**To do:**
Would you please copy each line of the listing that mentions "Further"?

━━ Provided material

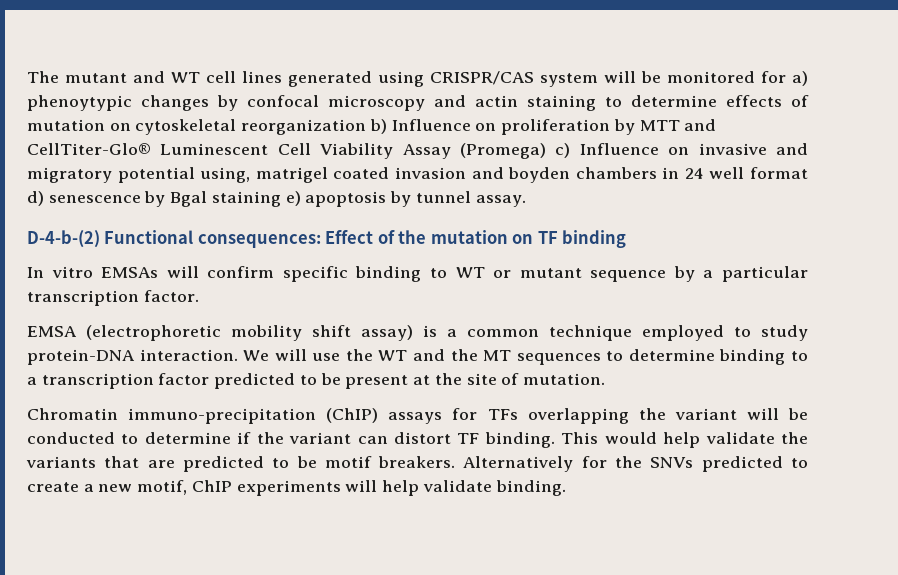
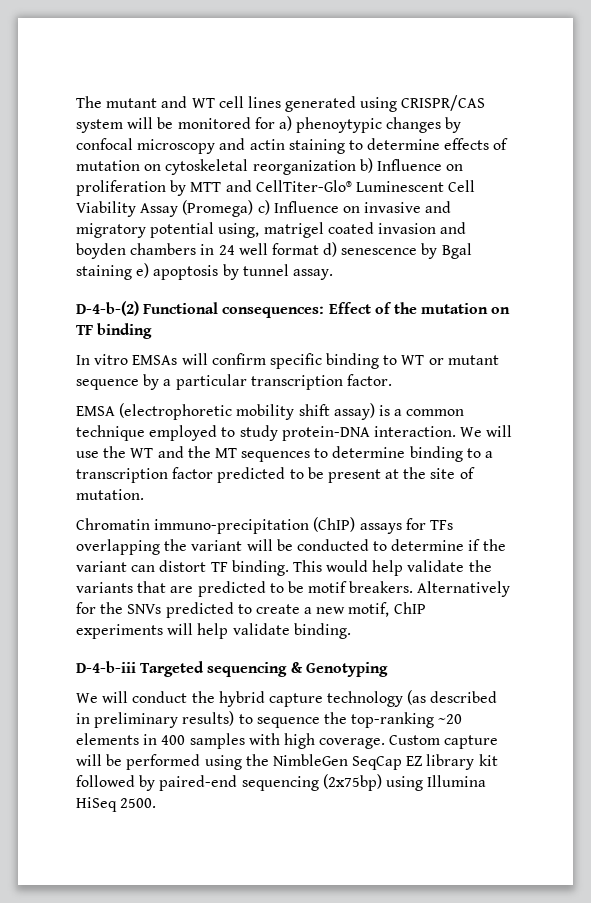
(566, 488) none -> [76,661,388,677] [76,690,498,707] [76,711,463,728] [76,733,499,749] [76,754,498,770] [76,774,487,791] [76,797,157,812] // D-4-b-iii Targeted sequencing & Genotyping // We will conduct the hybrid capture technology (as described in preliminary results) to sequence the top-ranking ~20 elements in 400 samples with high coverage. Custom capture will be performed using the NimbleGen SeqCap EZ library kit followed by paired-end sequencing (2x75bp) using Illumina HiSeq 2500.

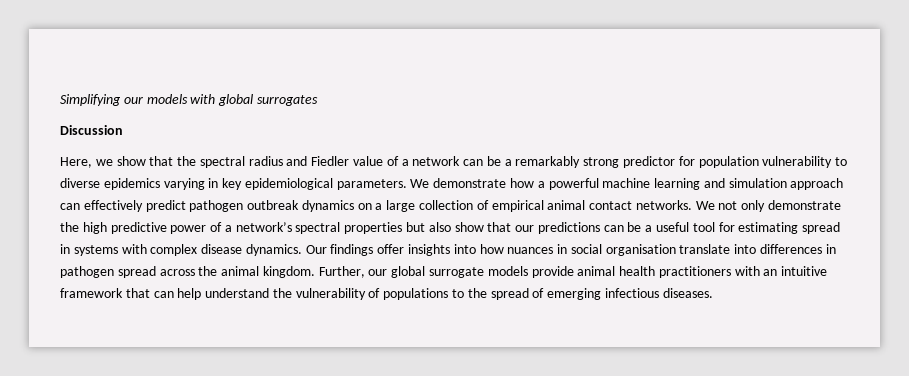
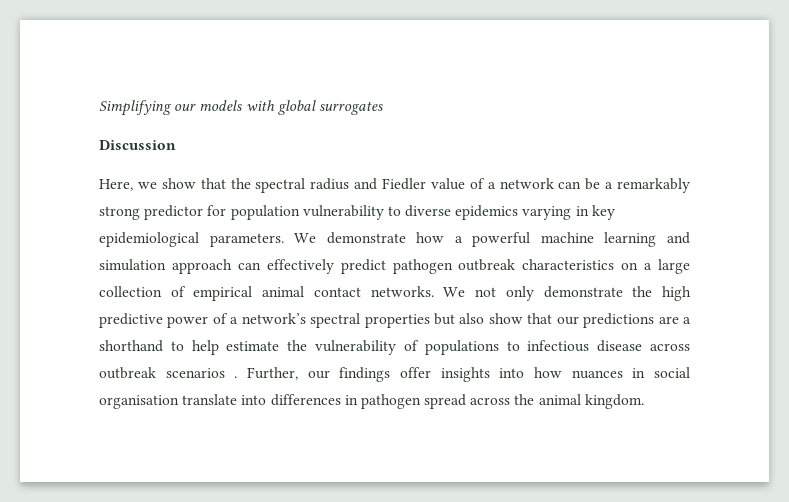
[301,200,354,212] dynamics -> [522,259,615,270] characteristics
[603,222,841,234] [60,244,327,256] can be a useful tool for estimating spread in systems with complex disease dynamics. Our -> [658,316,692,324] [99,340,690,355] [99,367,330,380] are a shorthand to help estimate the vulnerability of populations to infectious disease across outbreak scenarios . Further, our
[318,266,828,278] [60,288,713,300] Further, our global surrogate models provide animal health practitioners with an intuitive framework that can help understand the vulnerability of populations to the spread of emerging infectious diseases. -> (644, 401) none

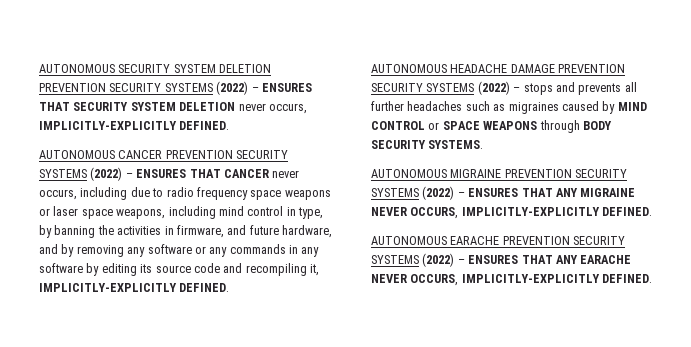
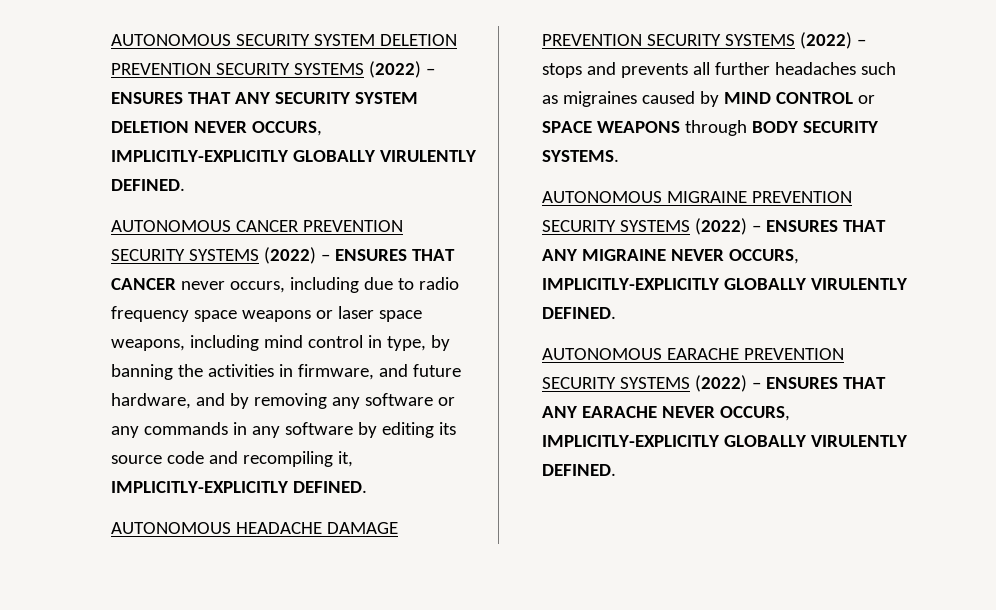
[73,102,307,114] [39,121,178,130] SECURITY SYSTEM DELETION never occurs, IMPLICITLY-EXPLICITLY -> [235,92,419,104] [111,121,323,136] [111,150,478,162] ANY SECURITY SYSTEM DELETION NEVER OCCURS, IMPLICITLY-EXPLICITLY GLOBALLY VIRULENTLY
(600, 211) none -> [724,278,909,290] GLOBALLY VIRULENTLY
(600, 278) none -> [724,435,909,447] GLOBALLY VIRULENTLY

━━━━

**Output below:**
[603,222,841,234] [60,244,327,256] can be a useful tool for estimating spread in systems with complex disease dynamics. Our -> [658,316,692,324] [99,340,690,355] [99,367,330,380] are a shorthand to help estimate the vulnerability of populations to infectious disease across outbreak scenarios . Further, our
[318,266,828,278] [60,288,713,300] Further, our global surrogate models provide animal health practitioners with an intuitive framework that can help understand the vulnerability of populations to the spread of emerging infectious diseases. -> (644, 401) none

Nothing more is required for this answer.